I have chosen three simple and delicious puddings from my favourite list: apple and pear crisp, tarte tatin and lemon delicious. Lemon delicious makes its own custard which is very tasty. All these desserts should be served with a large dollop of whipped cream.
100g of butter
1 1/3 cup of sugar
4 eggs separated
8 Tbsp of self raising flour
Grated rind and juice of 2 lemons
2 cups of milk
Cream the butter and the sugar, add the egg yolk and beat well.
Add the sifted flour, lemon juice and lemon rind. Add milk slowly to the creamed mixture stirring well.
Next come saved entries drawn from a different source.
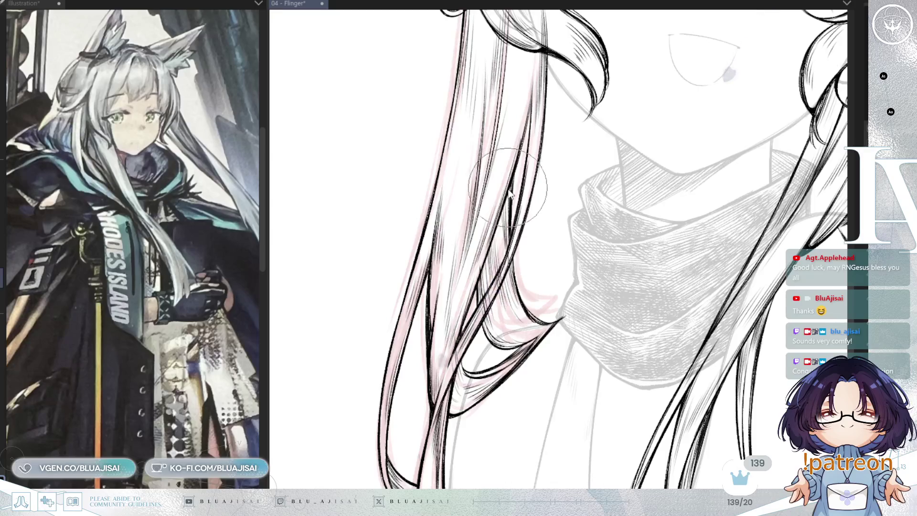
key(bracketleft)
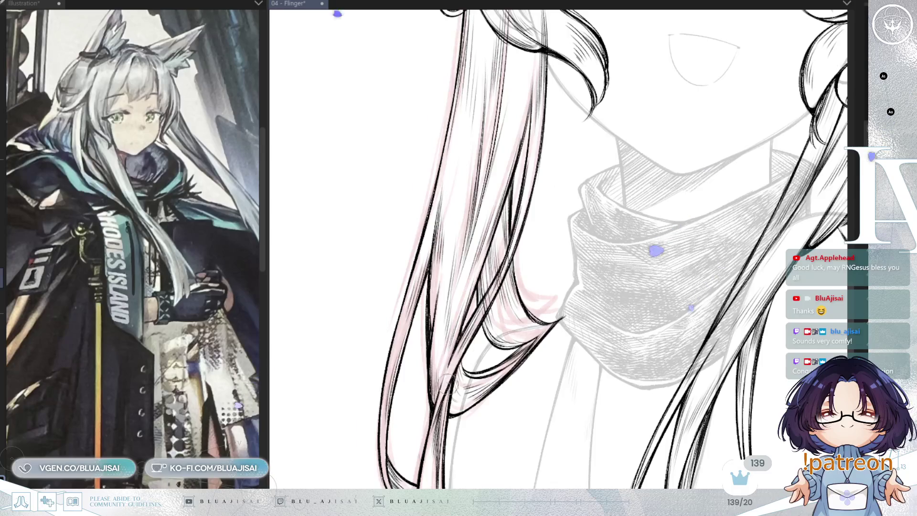
scroll(449, 382, up, 1)
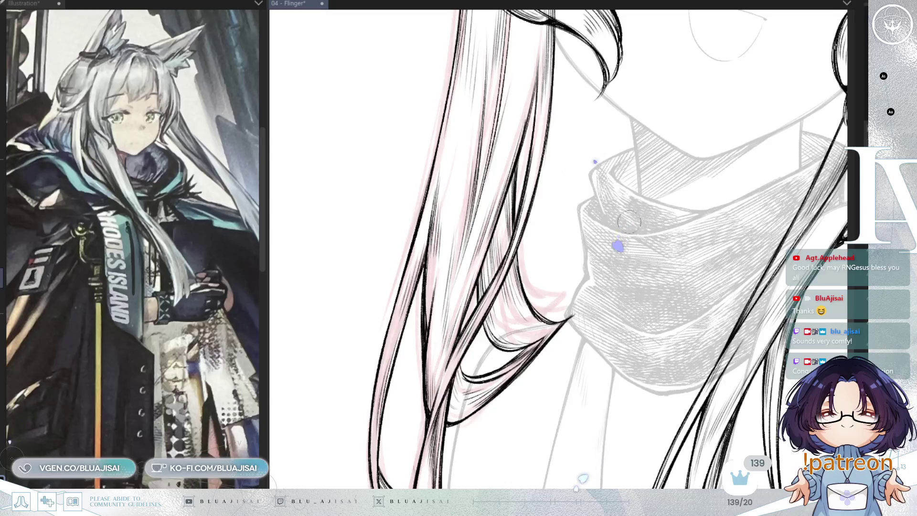
scroll(562, 309, up, 1)
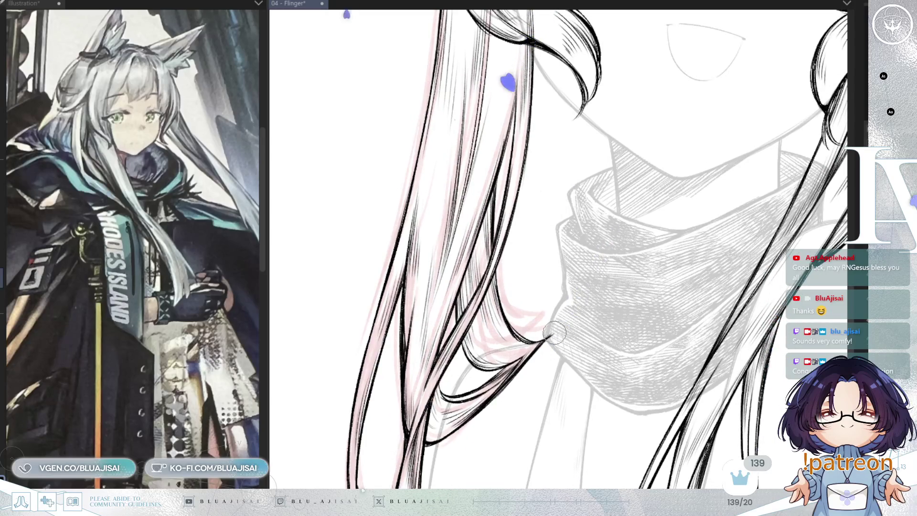
scroll(552, 336, down, 3)
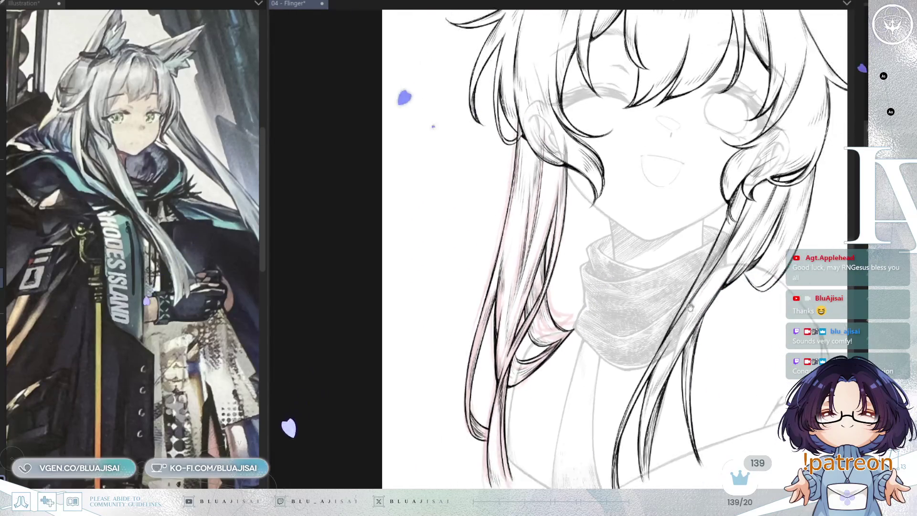
scroll(466, 240, up, 2)
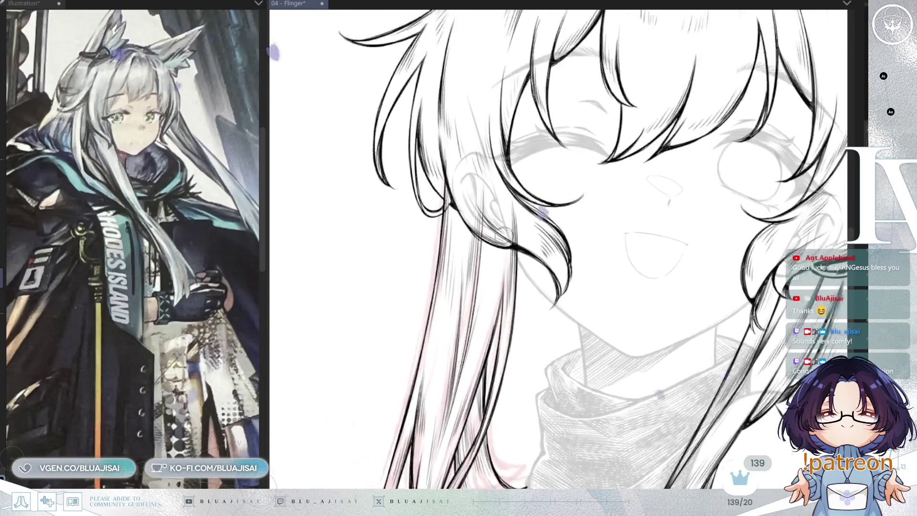
scroll(445, 152, up, 2)
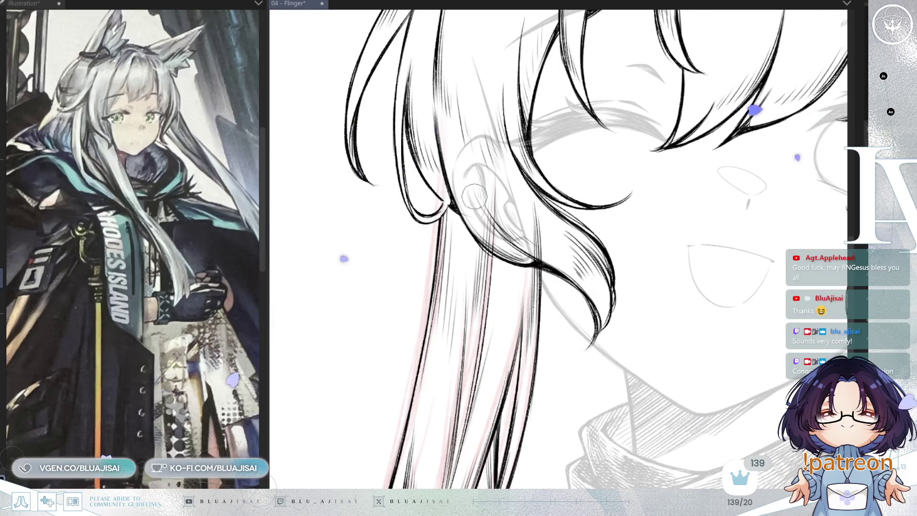
- Return the view upright and zoom out to review the line art up to the ears
key(asciicircum)
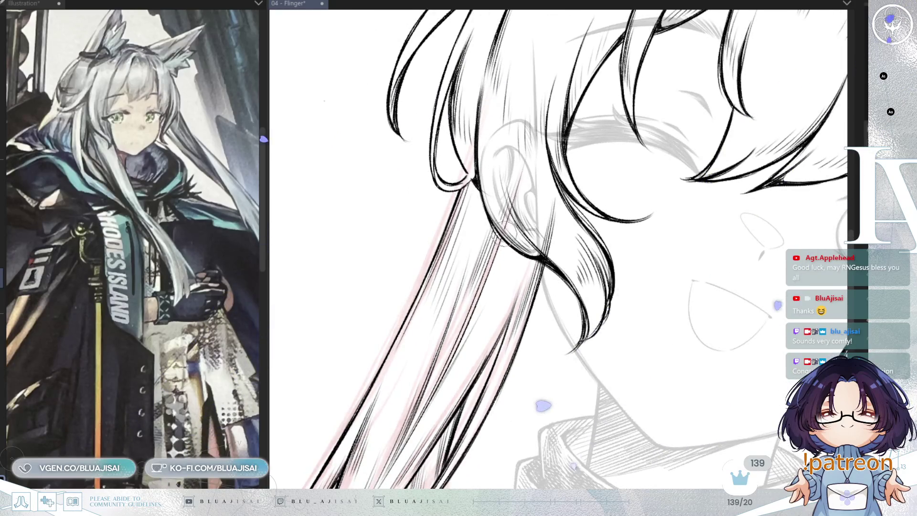
key(asciicircum)
key(asciicircum)
key(asciicircum)
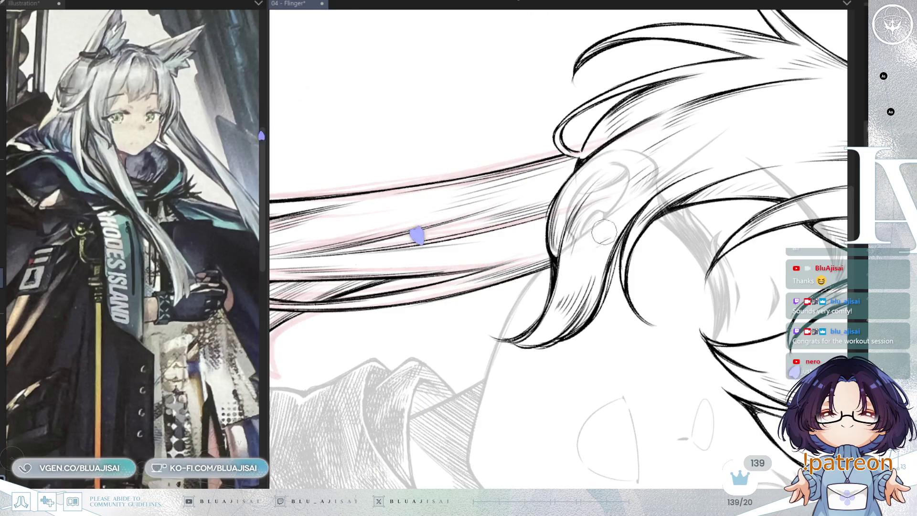
scroll(693, 151, down, 2)
key(minus)
key(minus)
key(minus)
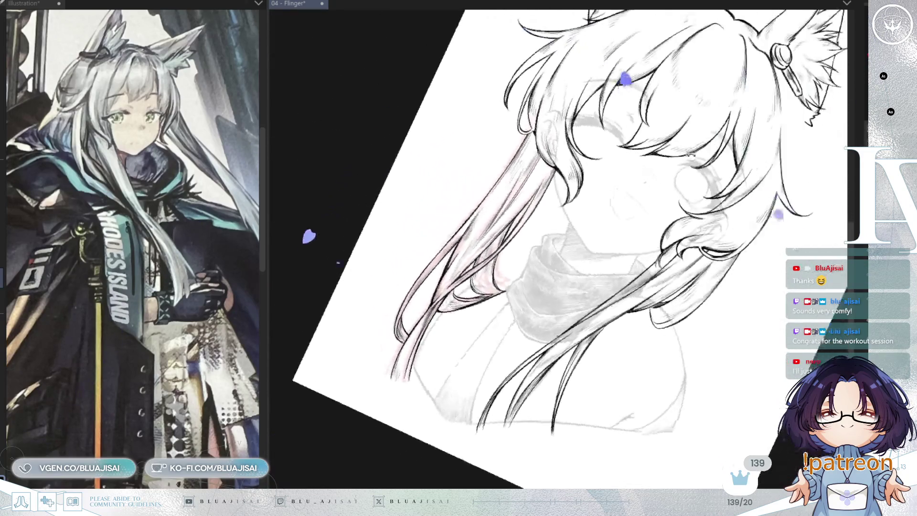
mouse_move(740, 139)
mouse_down()
mouse_move(738, 191)
mouse_move(713, 196)
mouse_up()
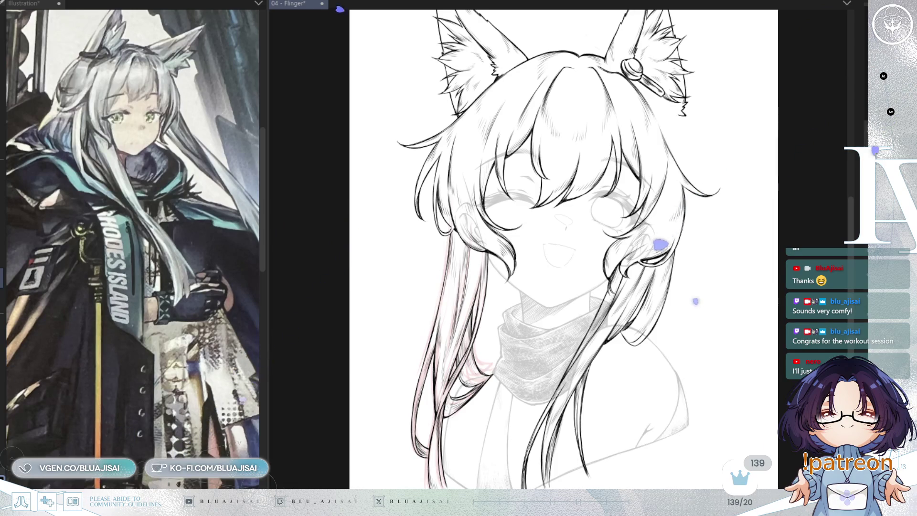
- Reveal the pink hair sketch layer, mirror the canvas, and zoom in on the hair
key(ctrl+z)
Beat egg whites until stiff, fold into the mixture and put into a greased oven dish. Stand the dish in a larger dish containing water. Bake in a moderate oven at 160C for 30 minutes.
Use a dish that is deeper than wider, that way the custard forms better. A square pyrex dish is good or you can use two pyrex loaf tins.
APPLE AND PEAR CRISP
6 tart apples or 4 apples and 2 pears
1 cup sugar
1/4 tsp ground cloves
1/2 tsp ground cinnamon
Juice of a lemon or lime
3/4 cup flour
Pinch of salt
6 Tbsp butter
1/4 cup chopped walnuts
Preheat the oven to 180C. Peel and slice the apples and pears into thick slices. Add half the sugar and the spices and lemon/lime juice. Mix well together. Lightly butter a 20-25cm baking dish and place the apple mixture into the dish.
Blend the flour, remaining sugar, salt and butter together with the walnuts to a crumbly consistency.
Spread the mixture over the apples to ensure they are evenly covered.
Bake for about 45 minutes until the crust is lightly golden.
1 sheet puff pastry
1 cup sugar
2 Tbsp water
4-5 granny smith apples or you can substitute with some pears for a variation
1 Tbsp flour
1/2 tsp ground cinnamon
Juice of a lime
Preheat oven to 200C. Peel the apples and slice the apples into thick slices, squeeze over the juice of a lime. Mix together the flour, cinnamon and half a cup of sugar. Set aside. Melt the butter.
Put rest of the sugar in a medium sized heavy bottomed frypan with the water and stir well. Over low heat cook the sugar to a golden caramel. Take off the heat and quickly add the apples to the pan in a circular pattern. Sprinkle over the sugar mixture. Pour the butter over the apples evenly.
Fit the pastry over the top of the apple mixture and place the pan in the hot oven. When the pastry is puffed and golden remove from the oven and stand for about 5 minutes before inverting the tart onto a flat plate. Serve with whipped cream.